Work instruction:
Rewrite the entries from the line containing "Is Tôm trân" through the line containing "What is the sum of all values?", changing "chart" to "graph" and keeping everything else the same. Leave out the pictures.

Dataset records:
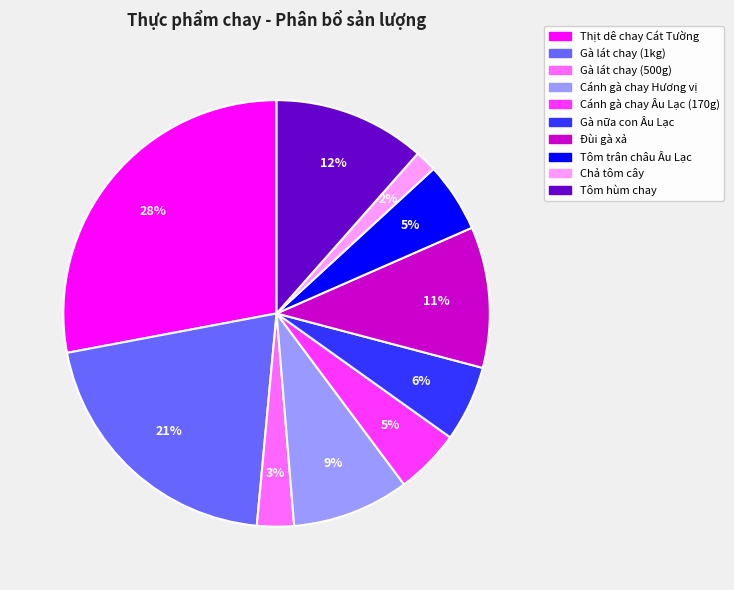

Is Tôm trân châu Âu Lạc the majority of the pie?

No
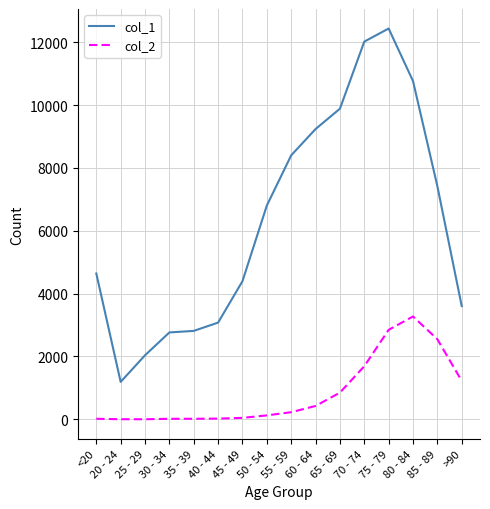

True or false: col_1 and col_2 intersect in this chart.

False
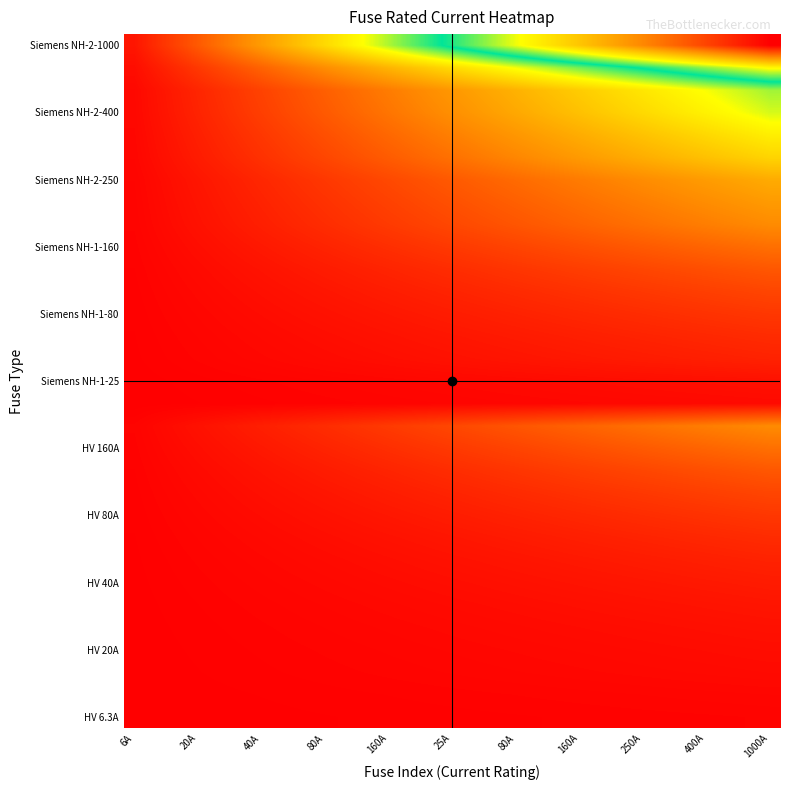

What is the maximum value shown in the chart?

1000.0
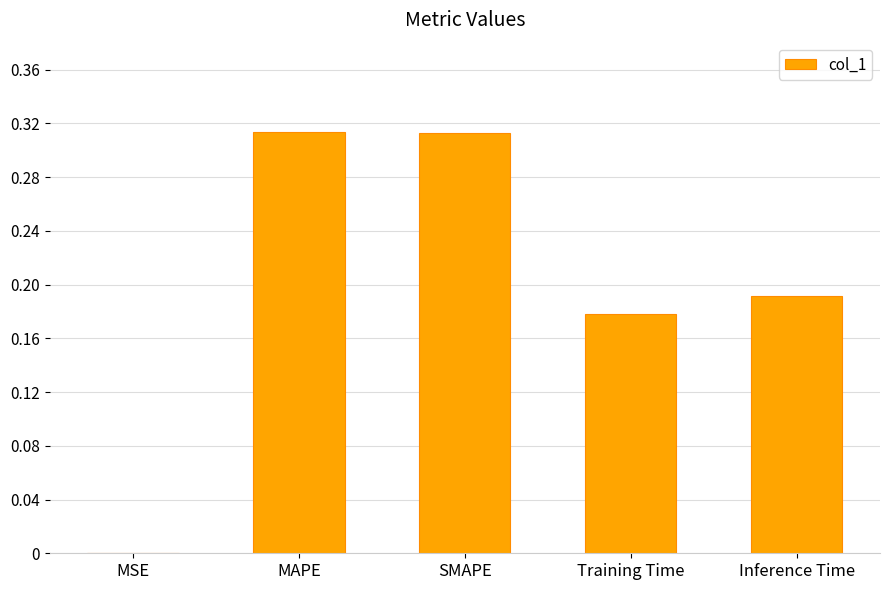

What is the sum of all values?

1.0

...

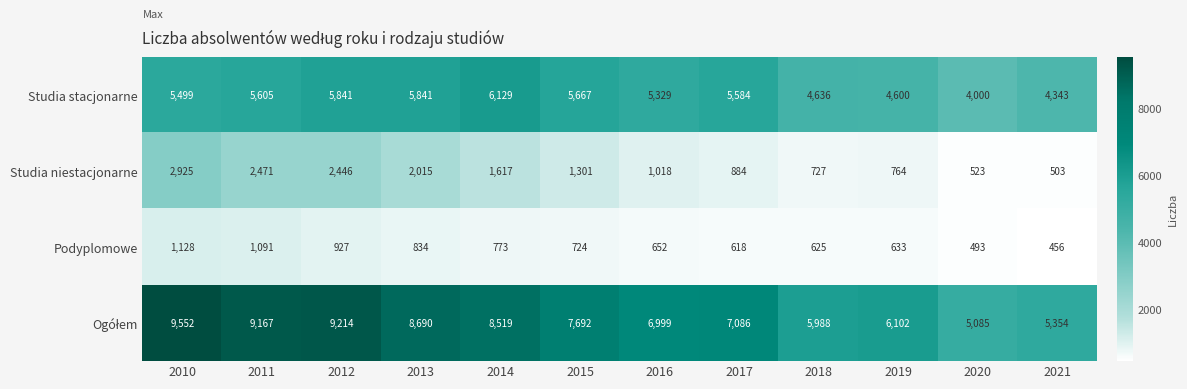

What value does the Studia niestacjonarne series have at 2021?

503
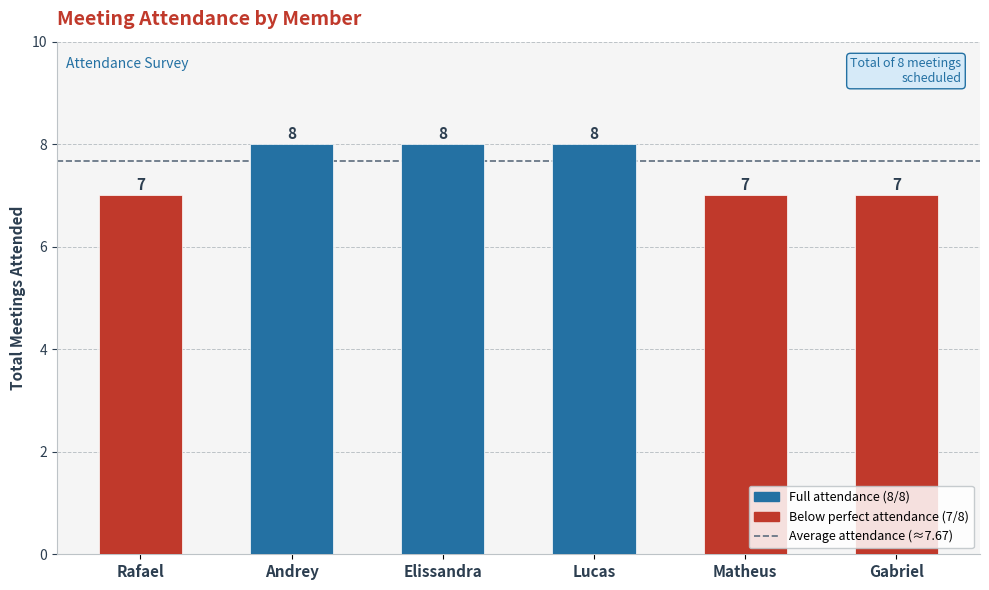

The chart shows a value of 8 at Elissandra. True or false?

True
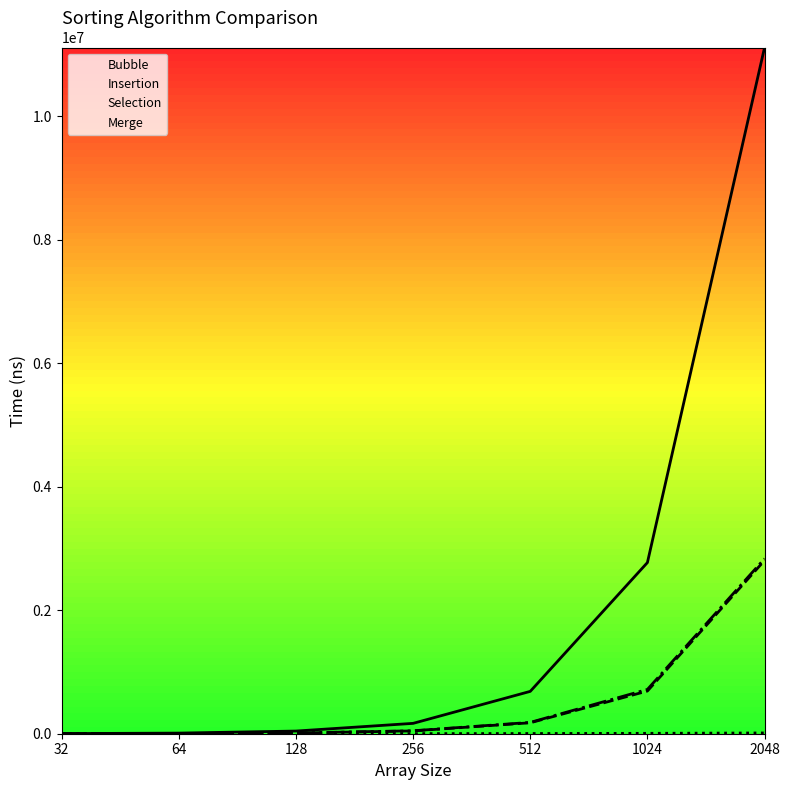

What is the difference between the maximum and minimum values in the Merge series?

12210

Solved exercise:
Is Tôm trân châu Âu Lạc the majority of the pie?

No

True or false: col_1 and col_2 intersect in this graph.

False

What is the maximum value shown in the graph?

1000.0

What is the sum of all values?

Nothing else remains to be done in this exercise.